Work required » In the listing below, render the lines from the one containing "as ist die erste Anforderung an Ballschuhe." through the one containing "s wurden keine" as a JSON list of strings, one string per line, with blank lines omitted. Include only those lines.

Input for this task »
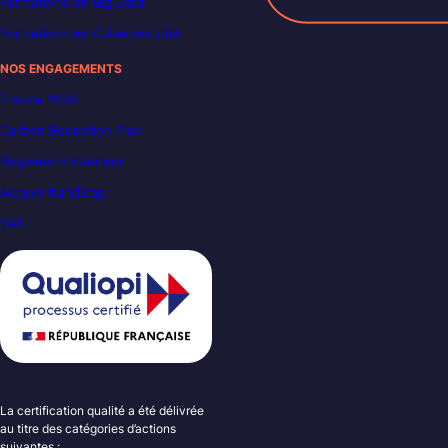
Formations en Big Data
Formations en Cybersécurité
NOS ENGAGEMENTS
France 2030
Carbon Reduction Plan
Règlement intérieur
Accueil handicap
VAE
La certification qualité a été délivrée
au titre des catégories d’actions
suivantes :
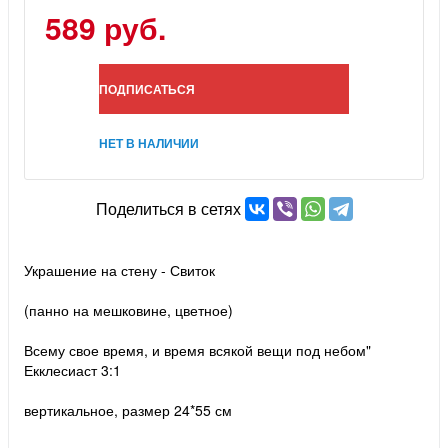
589 руб.
ПОДПИСАТЬСЯ
НЕТ В НАЛИЧИИ
Поделиться в сетях
Украшение на стену - Свиток
(панно на мешковине, цветное)
Всему свое время, и время всякой вещи под небом"
Екклесиаст 3:1
вертикальное, размер 24*55 см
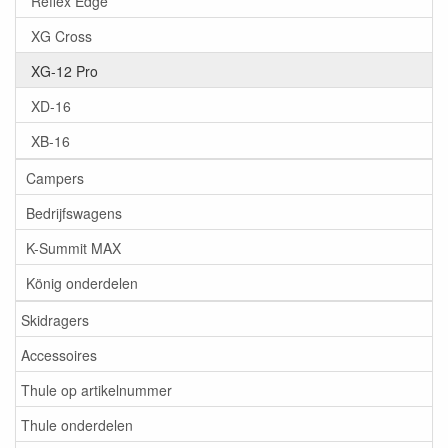
Reflex Edge
XG Cross
XG-12 Pro
XD-16
XB-16
Campers
Bedrijfswagens
K-Summit MAX
König onderdelen
Skidragers
Accessoires
Thule op artikelnummer
Thule onderdelen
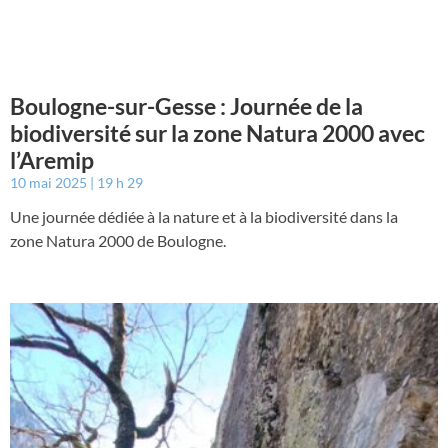
Boulogne-sur-Gesse : Journée de la
biodiversité sur la zone Natura 2000 avec
l’Aremip
10 mai 2025
19 h 29
Une journée dédiée à la nature et à la biodiversité dans la
zone Natura 2000 de Boulogne.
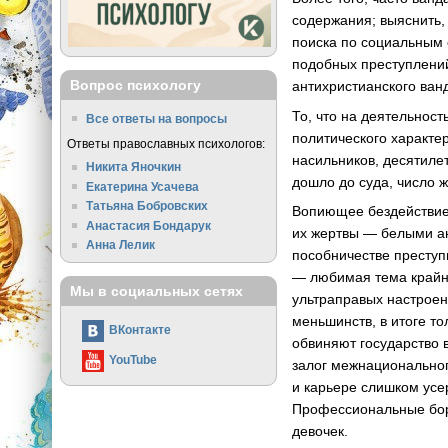
содержания; выяснить,
поиска по социальным 
подобных преступлений
Вопрос психологу
антихристианского ван
То, что на деятельнос
Все ответы на вопросы
политического характе
Ответы православных психологов:
насильников, десятиле
Никита Яночкин
дошло до суда, число 
Екатерина Усачева
Татьяна Бобровских
Вопиющее бездействие 
Анастасия Бондарук
их жертвы — белыми ан
Анна Лелик
пособничестве преступ
— любимая тема крайне
Мы в социальных сетях
ультраправых настроен
меньшинств, в итоге т
ВКонтакте
обвиняют государство 
YouTube
залог межнациональног
и карьере слишком усе
Профессиональные бор
девочек.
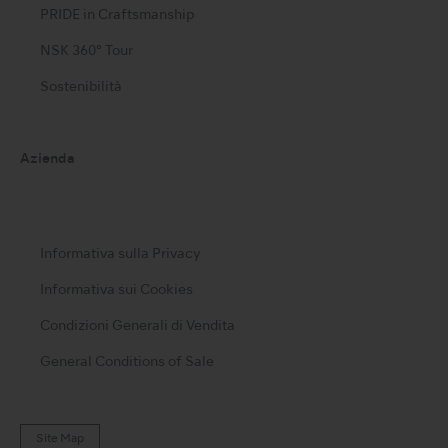
PRIDE in Craftsmanship
NSK 360° Tour
Sostenibilità
Azienda
Informativa sulla Privacy
Informativa sui Cookies
Condizioni Generali di Vendita
General Conditions of Sale
Site Map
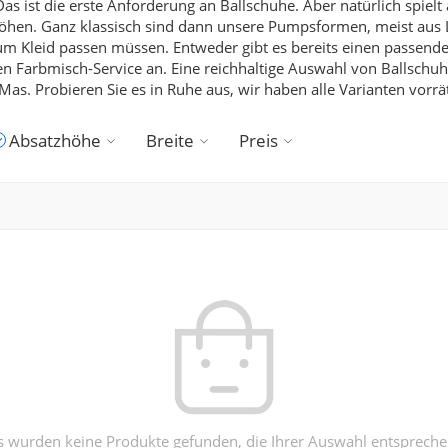
as ist die erste Anforderung an Ballschuhe.
Aber natürlich spielt
höhen. Ganz klassisch sind dann unsere Pumpsformen, meist aus 
e zum Kleid passen müssen. Entweder gibt es bereits einen passen
en Farbmisch-Service an.
Eine reichhaltige Auswahl von Ballschu
Mas.
Probieren Sie es in Ruhe aus, wir haben alle Varianten vorrät
Absatzhöhe
Breite
Preis
s wurden keine Produkte gefunden, die Ihrer Auswahl entspreche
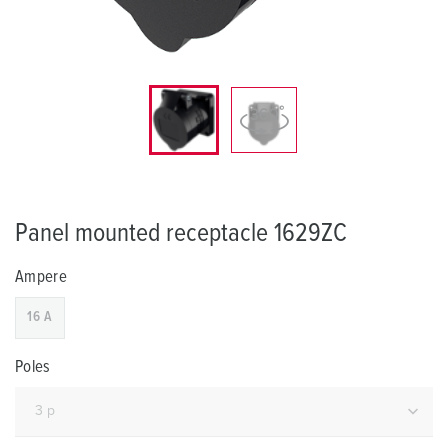
Panel mounted receptacle 1629ZC
Ampere
16 A
Poles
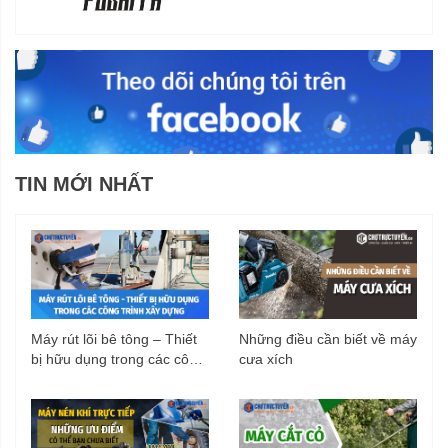
TIN MỚI NHẤT
Máy rút lõi bê tông – Thiết
Những điều cần biết về máy
bị hữu dụng trong các công
cưa xích
trình xây dựng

Answer »
[
  "as ist die erste Anforderung an Ballschuhe.",
  "Aber natürlich spielt",
  "höhen. Ganz klassisch sind dann unsere Pumpsformen, meist aus ",
  "e zum Kleid passen müssen. Entweder gibt es bereits einen passen",
  "en Farbmisch-Service an.",
  "Eine reichhaltige Auswahl von Ballschu",
  "Mas.",
  "Probieren Sie es in Ruhe aus, wir haben alle Varianten vorrät",
  "Absatzhöhe",
  "Breite",
  "Preis",
  "s wurden keine Produkte gefunden, die Ihrer Auswahl entspreche"
]